WORK TO COMPLETE – Search the data for the string "Table" and gather each line it is in.

AVAILABLE RECORDS –
*** Block opens ***
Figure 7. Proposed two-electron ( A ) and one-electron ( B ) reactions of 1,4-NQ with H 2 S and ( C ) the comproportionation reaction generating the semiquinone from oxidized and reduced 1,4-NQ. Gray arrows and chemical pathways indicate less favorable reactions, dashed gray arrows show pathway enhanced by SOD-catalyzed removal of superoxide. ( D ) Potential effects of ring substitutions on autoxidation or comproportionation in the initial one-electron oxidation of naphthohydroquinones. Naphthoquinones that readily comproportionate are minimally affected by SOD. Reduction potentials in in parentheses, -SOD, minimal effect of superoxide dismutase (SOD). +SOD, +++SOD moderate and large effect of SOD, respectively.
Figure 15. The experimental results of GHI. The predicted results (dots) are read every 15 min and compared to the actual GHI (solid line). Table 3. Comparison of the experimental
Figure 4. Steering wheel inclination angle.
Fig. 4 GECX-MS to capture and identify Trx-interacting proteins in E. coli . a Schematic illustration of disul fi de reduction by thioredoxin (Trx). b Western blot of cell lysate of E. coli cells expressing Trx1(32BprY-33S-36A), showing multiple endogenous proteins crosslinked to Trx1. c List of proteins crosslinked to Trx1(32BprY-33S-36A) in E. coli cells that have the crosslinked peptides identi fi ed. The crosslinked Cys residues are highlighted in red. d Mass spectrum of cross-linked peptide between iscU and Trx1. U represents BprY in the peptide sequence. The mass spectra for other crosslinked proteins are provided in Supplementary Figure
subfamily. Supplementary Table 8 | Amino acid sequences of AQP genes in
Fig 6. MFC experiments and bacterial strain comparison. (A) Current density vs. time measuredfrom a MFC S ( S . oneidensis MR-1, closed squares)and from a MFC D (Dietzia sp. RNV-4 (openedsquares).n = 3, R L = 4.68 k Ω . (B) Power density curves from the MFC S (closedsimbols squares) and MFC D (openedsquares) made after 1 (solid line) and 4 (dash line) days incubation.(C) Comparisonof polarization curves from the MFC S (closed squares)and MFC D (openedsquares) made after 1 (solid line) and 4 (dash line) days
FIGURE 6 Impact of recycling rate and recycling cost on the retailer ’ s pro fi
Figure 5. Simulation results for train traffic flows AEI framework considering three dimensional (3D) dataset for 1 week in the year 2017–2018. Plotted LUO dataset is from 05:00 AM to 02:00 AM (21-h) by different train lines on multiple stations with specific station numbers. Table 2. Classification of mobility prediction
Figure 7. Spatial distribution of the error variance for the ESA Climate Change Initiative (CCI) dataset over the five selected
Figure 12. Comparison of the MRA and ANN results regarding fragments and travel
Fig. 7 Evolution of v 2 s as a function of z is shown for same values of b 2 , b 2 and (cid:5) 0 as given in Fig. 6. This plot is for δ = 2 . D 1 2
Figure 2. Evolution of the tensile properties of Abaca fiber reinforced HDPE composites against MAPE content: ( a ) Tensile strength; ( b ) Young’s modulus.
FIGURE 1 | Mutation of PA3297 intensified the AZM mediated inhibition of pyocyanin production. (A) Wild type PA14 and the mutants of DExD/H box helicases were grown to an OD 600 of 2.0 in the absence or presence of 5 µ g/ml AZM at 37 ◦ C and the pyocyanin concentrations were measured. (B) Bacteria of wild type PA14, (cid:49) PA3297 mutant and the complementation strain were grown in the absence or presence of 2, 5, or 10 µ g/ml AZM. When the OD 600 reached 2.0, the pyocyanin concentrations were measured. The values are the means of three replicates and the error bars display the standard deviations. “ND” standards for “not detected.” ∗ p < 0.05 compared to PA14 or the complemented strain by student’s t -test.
*** Block closes ***
TASK RESULT –
Figure 15. The experimental results of GHI. The predicted results (dots) are read every 15 min and compared to the actual GHI (solid line). Table 3. Comparison of the experimental
subfamily. Supplementary Table 8 | Amino acid sequences of AQP genes in
Figure 5. Simulation results for train traffic flows AEI framework considering three dimensional (3D) dataset for 1 week in the year 2017–2018. Plotted LUO dataset is from 05:00 AM to 02:00 AM (21-h) by different train lines on multiple stations with specific station numbers. Table 2. Classification of mobility prediction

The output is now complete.